# [BACAAN LATIHAN]
Demikian pula hal-hal yang berkaitan dengan ibadah sebagai konsekuensi dari adanya keyakinan atau aqidah yang memerlukan informasi yang hanya dapat diketahui manusia berdasarkan firman Allah atau sunnah rasul.[2]
Berdasarkan teori diatas dapat disimpulkan bahwa kepercayaan mempunyai arti, diantaranya :
1.    Anggapan atau keyakinan terhadap sesuatu yang  memperngaruhi  sifat mental orang yang menyakininya.
2.    Mempunyai keyakinan terhadap sesuatu yang diharapkannya dapat dipenuhi atau diwujudkan oleh sesuatu yang telah ia yakini dan ia percayai keberannya.
3.    Anggapan bahwa sesuatu yang diyakininya adalah nyata dan benar , dapat mempengaruhi sikap batin seseorang.

# [BAHAN YANG DISEDIAKAN]
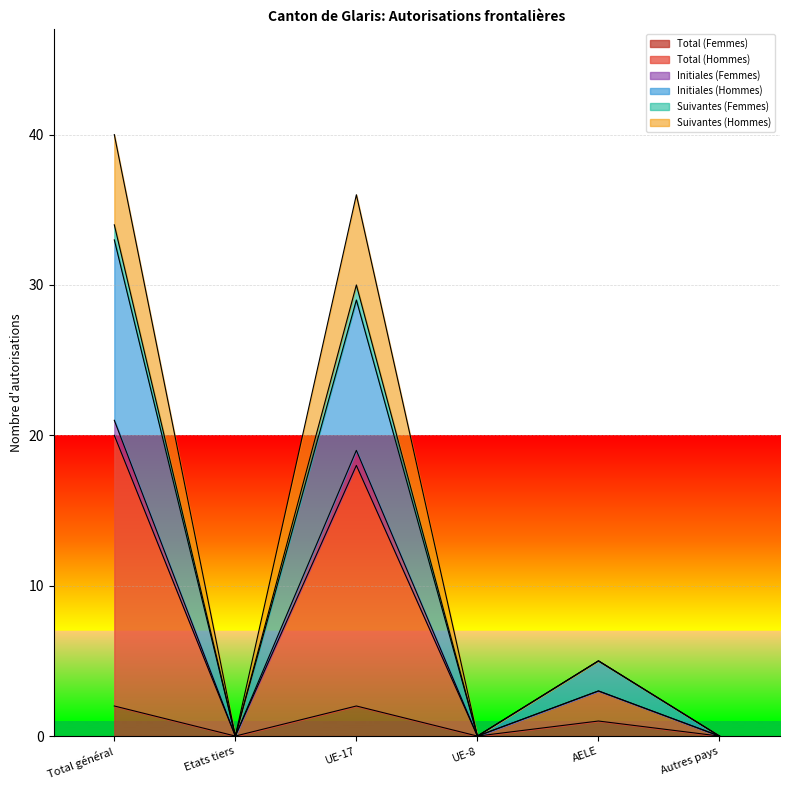

What are all the series names shown in the legend?

Total (Femmes), Total (Hommes), Initiales (Femmes), Initiales (Hommes), Suivantes (Femmes), Suivantes (Hommes)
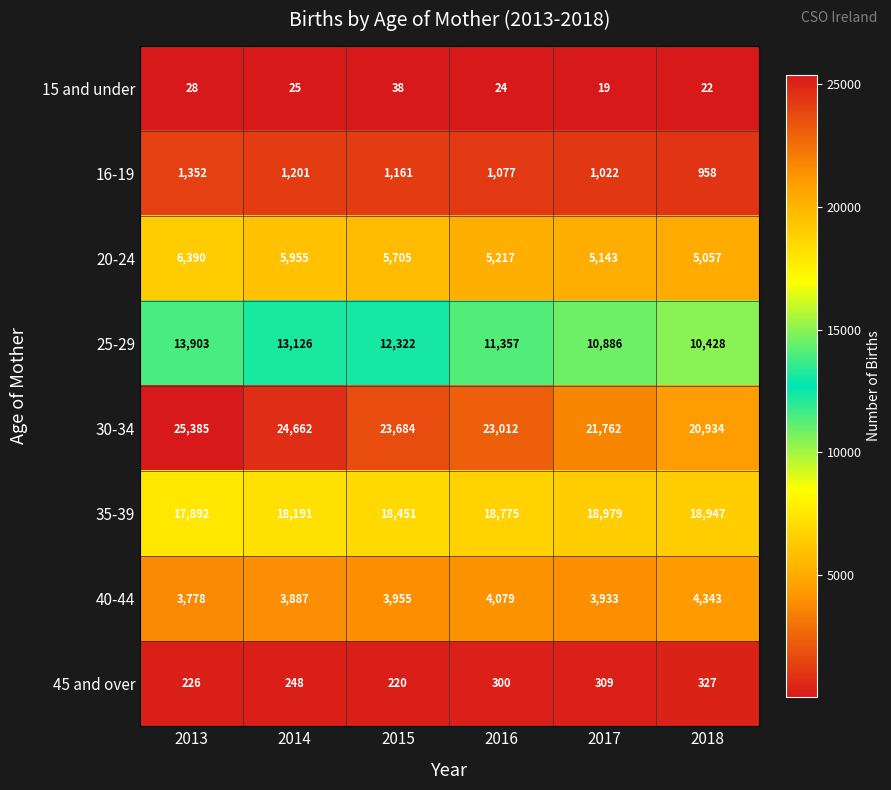

Between 2013 and 2014, which series saw the biggest shift?

25-29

# [DAFTAR TUGAS]
(A) Bagaimana isi teks tentang arti kepercayaan jika diringkas dalam dua kalimat?
(B) Lanjutkan teks tentang arti kepercayaan mulai setelah kalimat terakhirnya.

# [JAWABAN TUGAS]
(A) Hal-hal yang berkaitan dengan ibadah, sebagai konsekuensi dari keyakinan atau aqidah, memerlukan informasi yang hanya dapat diketahui manusia berdasarkan firman Allah atau sunnah rasul. Dari teori tersebut disimpulkan bahwa kepercayaan berarti anggapan atau keyakinan terhadap sesuatu yang memengaruhi sifat mental dan sikap batin orang yang meyakininya, keyakinan bahwa harapannya dapat diwujudkan oleh sesuatu yang ia percayai, serta anggapan bahwa yang diyakininya itu nyata dan benar.

(B)
4.    Dalam agama islam istilah kepercayaan mengandung arti yaitu aqidah yang berarti suatu paham kepercayaan atau keyakinan yang dianut seorang muslim.
3.    Beragam Bentuk Kepercayaan Pada Masa Jahiliyah Disertai Dalil Pada Al Qur’an
Pada zaman Rasulullah belum menjadi rasul banyak penduduk makkah dan bangsa Arab lainnya sudah menyembah tuhan-tuhan yang terbuat dari bebatuan dan kayu. Zaman dimana Rasulullah belum menjadi rasul adalah zaman dimana orang-orang  masih jahil akan keberadaan Sang Pencipta yang sebenarnya dan yang senyatanya justru akan mensejahterakan mereka di dunia terutama di akhirat, itupun jika mereka mempercayainya.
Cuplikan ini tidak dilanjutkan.